__Text excerpt__
This article walks through the exact structure the rubric uses to award credit for integration by parts on AP Calculus BC FRQs, the four error patterns that most often drop a row, and a preparation plan that targets each scored row in isolation. The goal is to turn a formula students recognise into a procedure they can execute under the six-minute time budget an FRQ subpart typically receives.
Where integration by parts lives on the AP Calculus BC exam and what the rubric is actually measuring
Integration by parts is tested on the AP Calculus BC exam, never on AB. A candidate who has memorised a single statement of the formula has not yet memorised the row structure the reader uses to score the answer, and the row structure is what determines the digit at the end of the score. The College Board publishes a general scoring guideline for integration problems, and for integration by parts the guideline splits the work into at least four independently scored rows: the selection of u and dv from the integrand, the correct computation of du and v, the appearance of the product uv outside the new integral, and the appearance of the new integral of v du in correct form. A fifth row — the final evaluation, including any constant of integration on an indefinite result and the numeric evaluation on a definite result — is scored when the question demands it.

__Data lines__
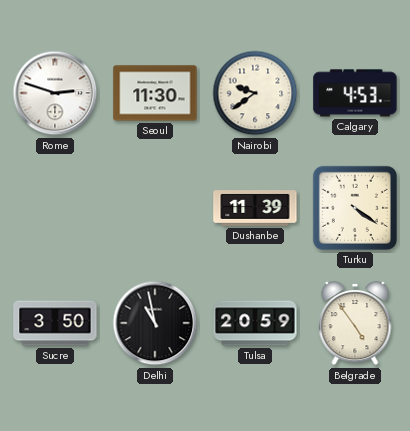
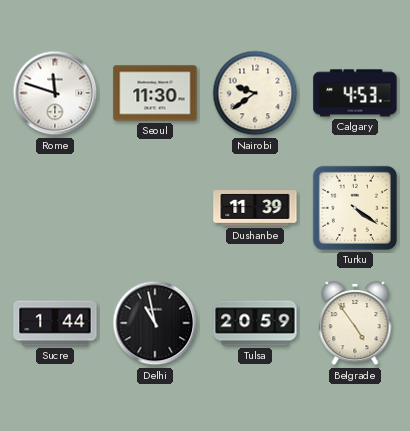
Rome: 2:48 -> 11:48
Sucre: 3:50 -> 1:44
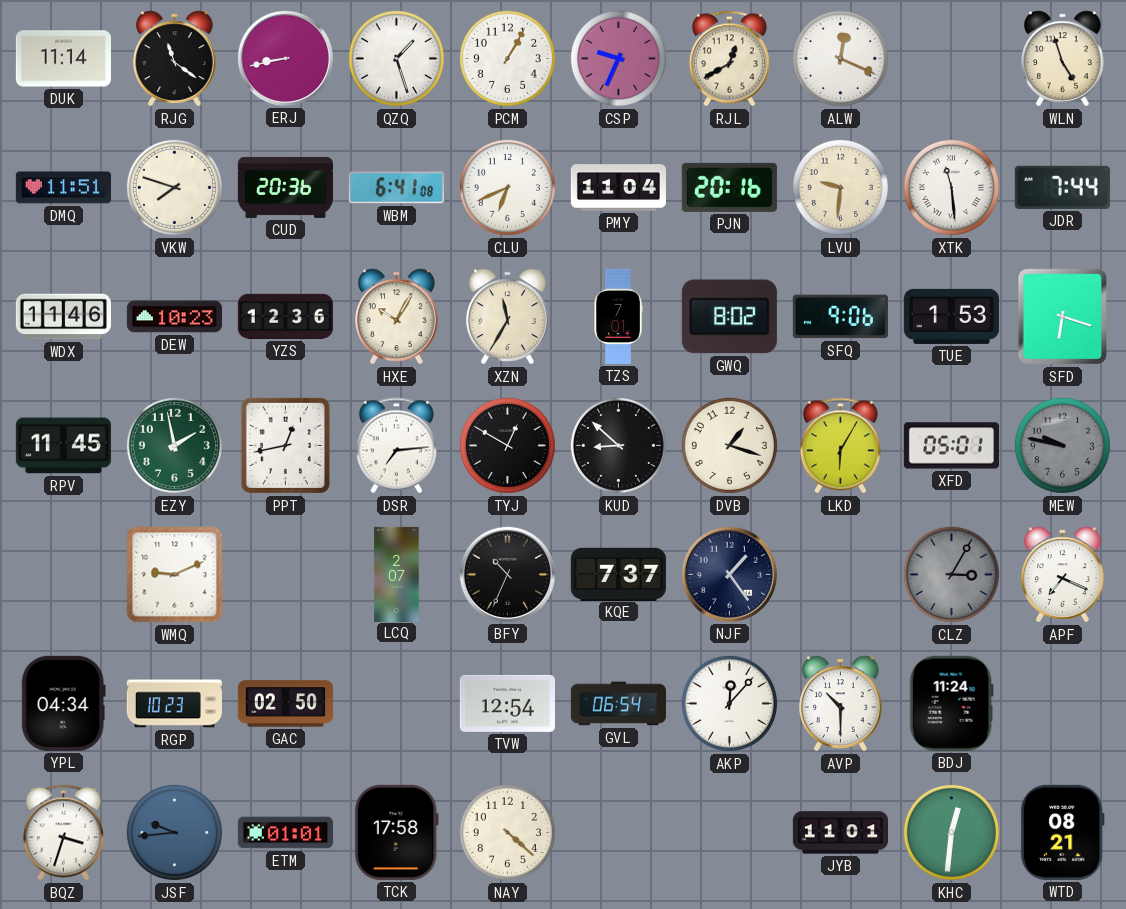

__What this exercise asks__
- a) What four independently scored rows does the College Board guideline divide integration by parts work into, according to the article on scoring integration by parts?
- b) Can you continue the article on scoring integration by parts from where it stops?

__Task-by-task outputs__
- a)
1. Selecting u and dv from the integrand
2. Correctly computing du and v
3. Showing the product uv outside the new integral
4. Showing the new integral of v du in correct form

- b)
The reason the rubric breaks the work into rows is that a candidate often makes one correct move and one incorrect move on the same subpart. If the rubric awarded the setup point and the final answer point as a single block, a student who chose u correctly but mis-differentiated would lose both rows. Splitting the work means a partial-credit answer is possible, and the preparation plan has to assume that partial credit is the realistic target for the first encounter. In practice, a well-prepared BC candidate earns three to four of those rows on a first attempt and recovers the missing row on a second pass within the same problem. The reader does not care that the candidate knows the formula; the reader cares that each row is independently defensible.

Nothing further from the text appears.